During her tour of the state, Baldwin stopped in Mount Horeb on Thursday, Sept. 25, where she spoke with Brix owner Matt Raboin and four other business owners as well as local health care providers.

The round table took place at the Upland Hills Health Mount Horeb clinic. The urgent care clinic is part of a broader system that includes a hospital in Dodgeville and clinics in surrounding communities.

Dr. Mark Thompson, Upland Hills CEO, said system executives expect to see about $400,000 a year in additional uncompensated care based on projections of people leaving the insurance rolls because they don’t think they can afford the new ACA premiums.

Jay Goninen sat in as a board member of the Upland Hills system, but he’s also an employer for whom the ACA has made it possible to provide health benefits.

Goninen owns a business that helps connect the auto repair industry with high schools and technical schools. For the last few years, he’s opted to have employees of the firm purchase health insurance on the ACA.

The company pays a portion of the cost. Goninen likens the arrangement to a common practice of employers who offer a group health plan and split the cost with their employees.

“I do really worry about just the individual person and their ability to afford to live right now, in general,” he told Baldwin. “It is tough.”

In addition to worrying about what will happen to employees who bought coverage at HealthCare.gov if they lose their subsidies, Raboin said he’s also concerned about the broader ripple effect in the community.

“Our clients aren’t rich,” Raboin said. “Not everybody can go out to eat all the time, and if you start taking away that expendable income, that’s less people coming out to eat.
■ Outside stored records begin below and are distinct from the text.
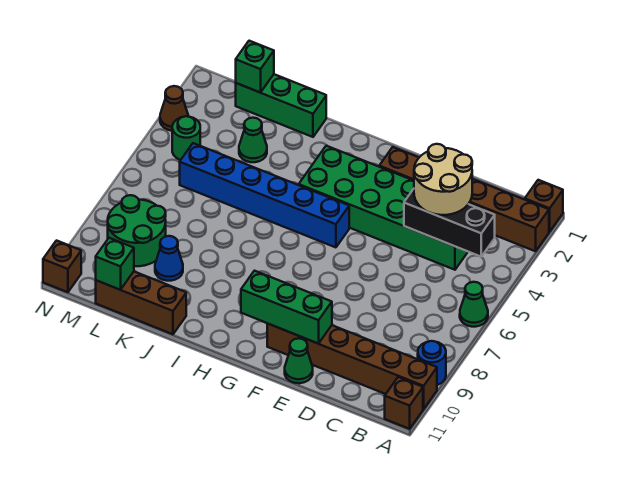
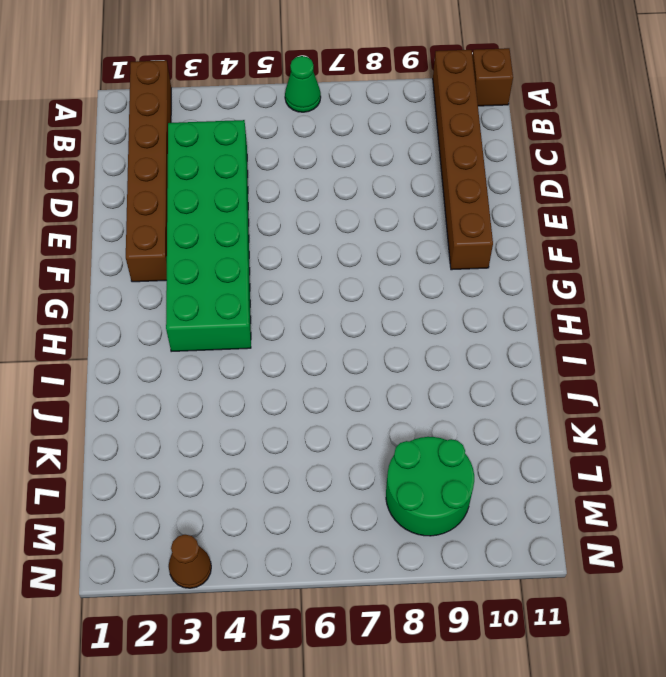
none -> brown 1x1 brick [525,180,563,232]
none -> blue 1x1 round brick [418,341,446,385]
none -> green 1x1 cone [285,338,313,383]

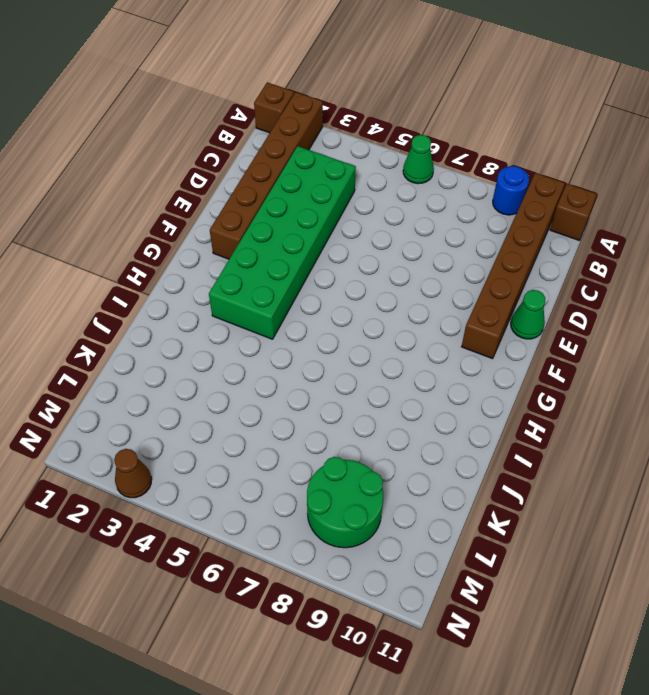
none -> blue 1x6 brick [180,143,349,247]
none -> green 1x3 brick [236,74,326,137]
none -> brown 1x3 brick [96,272,186,334]

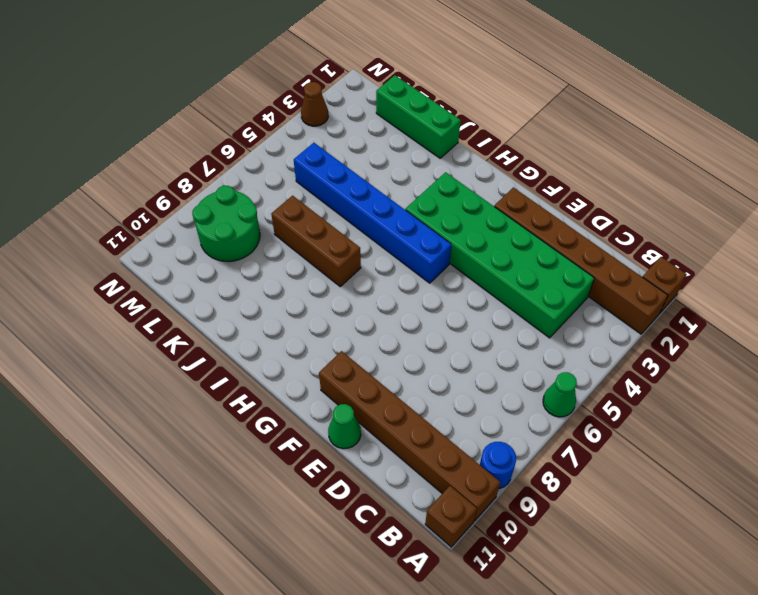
brown 1x3 brick [271,196,361,286] -> brown 1x3 brick moved to [96,272,186,334]
none -> green 1x1 cone [239,118,267,162]
none -> blue 1x1 cone [155,236,183,281]
none -> green 1x1 round brick [172,116,200,160]

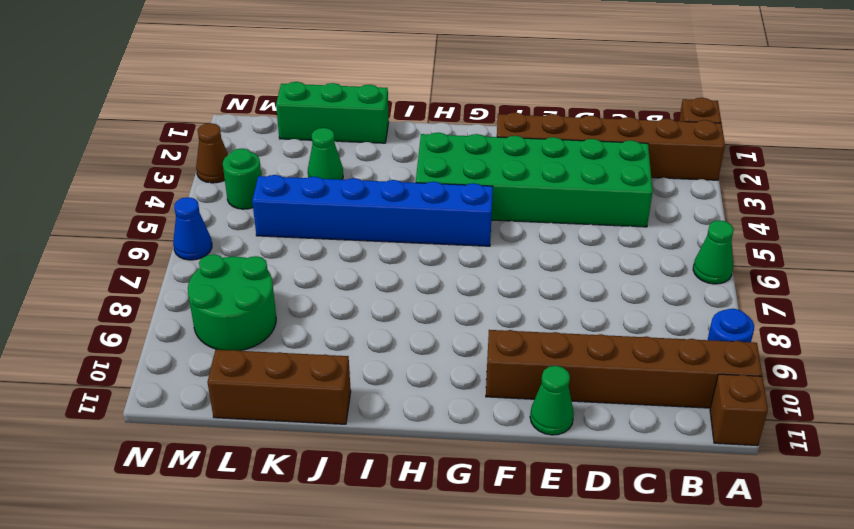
blue 1x1 cone [173,197,212,260] -> blue 1x1 cone moved to [155,236,183,281]
none -> brown 1x1 brick [43,241,81,292]
none -> black 1x3 brick [404,189,495,257]
none -> green 1x3 brick [241,271,332,344]

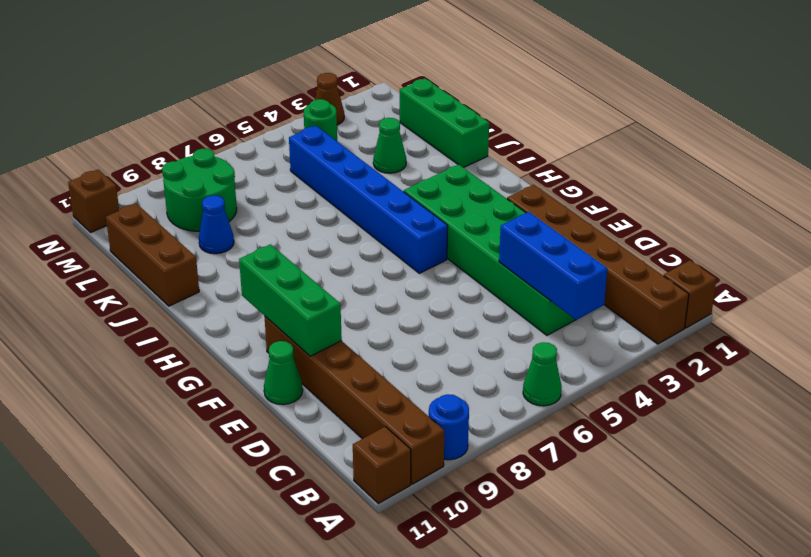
blue 1x3 brick [499,212,607,320] -> black 1x3 brick [404,189,495,257]
none -> green 1x1 brick [236,41,274,92]
none -> green 1x1 brick [96,238,134,290]
none -> tan 2x2 round brick [414,144,472,215]

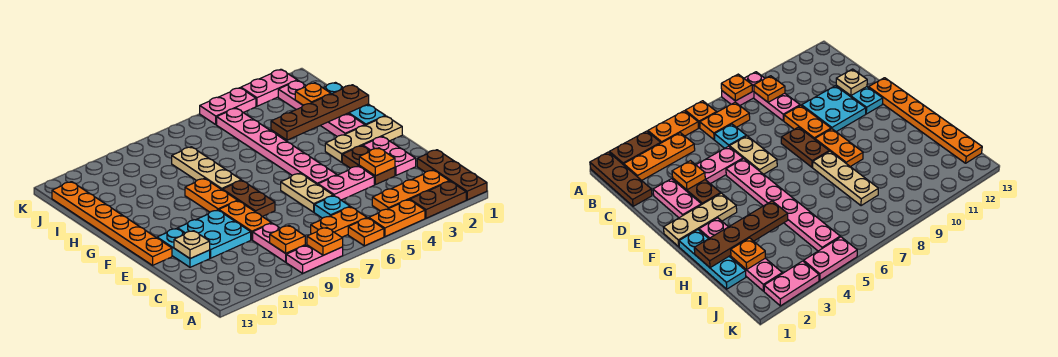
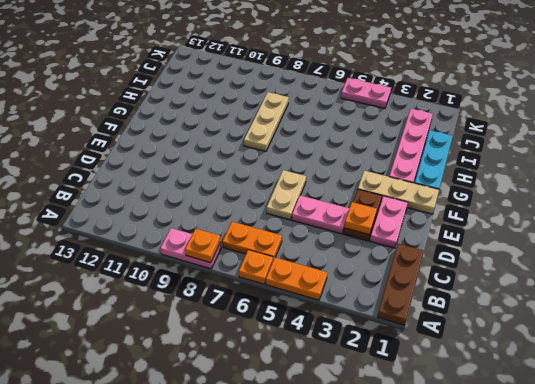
none -> brown 1x2 plate [410,181,466,218]
none -> orange 1x3 plate [372,170,449,211]
none -> pink 1x2 plate [253,223,305,262]
none -> cyan 1x1 plate [314,196,350,218]

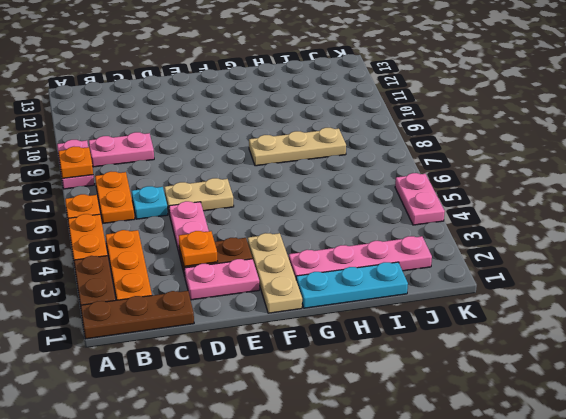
none -> orange 1x2 plate [219,201,271,240]
none -> cyan 2x2 plate [178,210,251,258]
none -> cyan 1x2 plate [157,228,210,267]
none -> pink 1x6 plate [217,108,337,185]

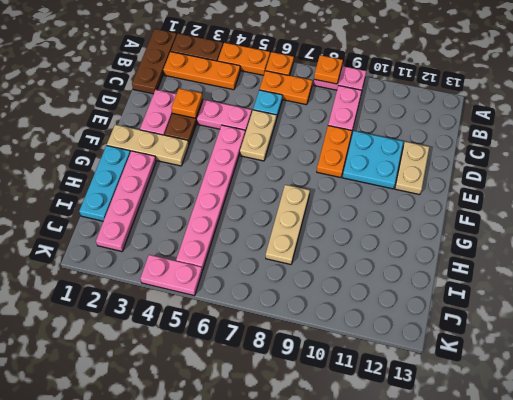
tan 1x2 plate [395,142,429,195] -> cyan 1x2 plate [157,228,210,267]
none -> brown 1x2 plate [222,180,275,216]
none -> orange 1x6 plate [52,182,172,265]
none -> orange 1x2 plate [185,178,238,212]
none -> pink 1x2 plate [241,69,297,106]

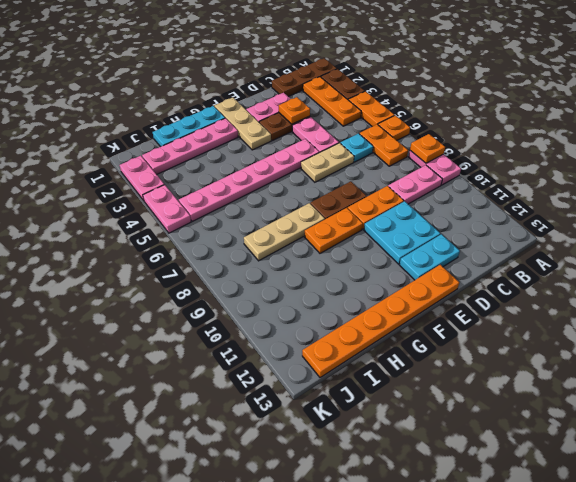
none -> orange 1x1 plate [270,226,305,253]
none -> tan 1x1 plate [174,231,210,259]
none -> brown 1x4 plate [271,85,369,140]
none -> orange 1x1 plate [295,83,331,105]

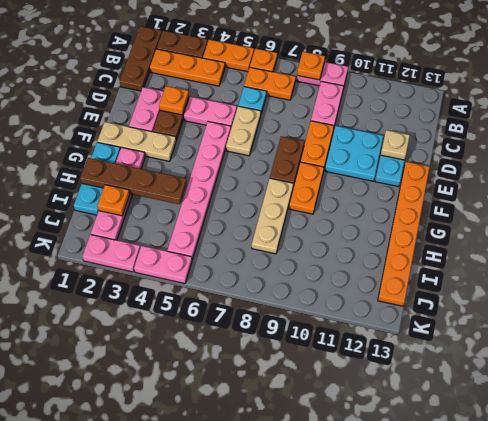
none -> orange 1x1 plate [270,226,305,253]

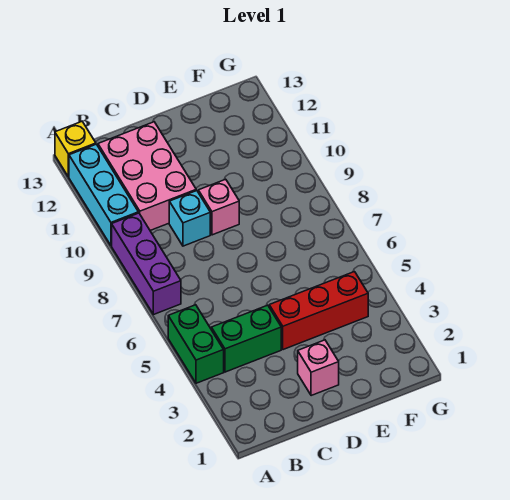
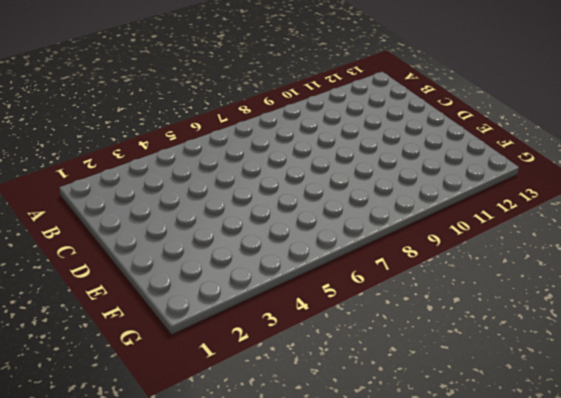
none -> green 1x2 brick [168,305,224,383]
none -> purple 1x3 brick [112,213,181,315]

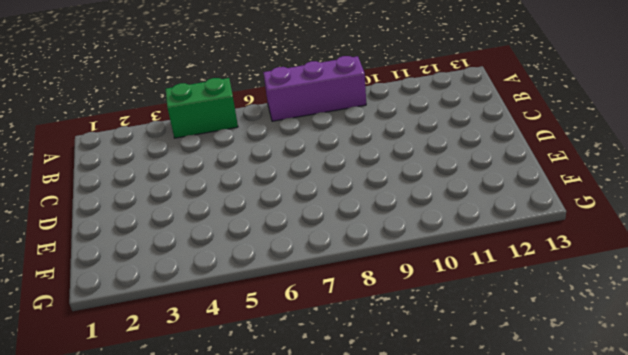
none -> cyan 1x3 brick [69,144,138,246]
none -> yellow 1x1 brick [55,122,96,177]

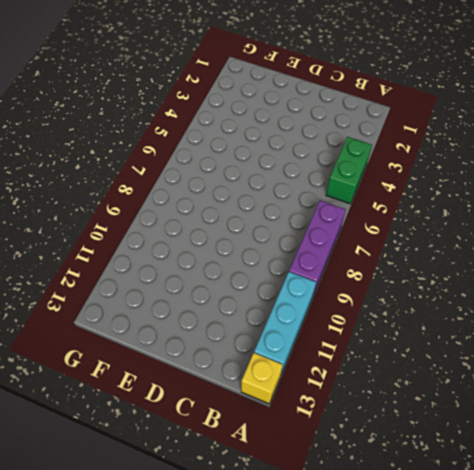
none -> green 1x2 brick [211,305,281,372]
none -> pink 2x3 brick [98,122,196,230]

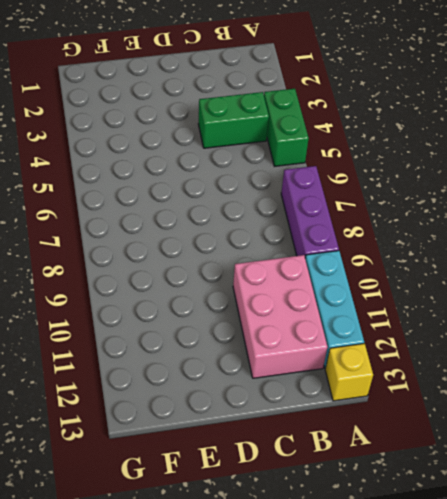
none -> cyan 1x1 brick [169,191,210,246]
none -> pink 1x1 brick [298,340,339,396]

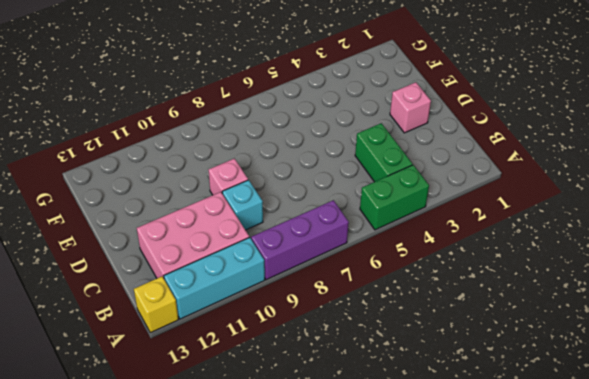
none -> red 1x3 brick [269,272,368,350]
So I think it would depress the whole economy.”

Rachel LaCasse-Ford owns a campground with her husband and also heads the Mount Horeb Chamber of Commerce.

“I’ve never really had a job that offers health care,” LaCasse-Ford told Baldwin. “I’ve always worked in small business, so we have always used health care from the ACA.”

The enhanced tax credits “definitely benefited” the couple, she said. “And if those go away, that will make our budgets tighter, and it will make things more challenging for us.”

With every new job, LaCasse-Ford said, she considers its impact on their health coverage and whether she can stay with a nonprofit employer such as the chamber, work for a small business, “or if I need to look for a larger employer that offers benefits.”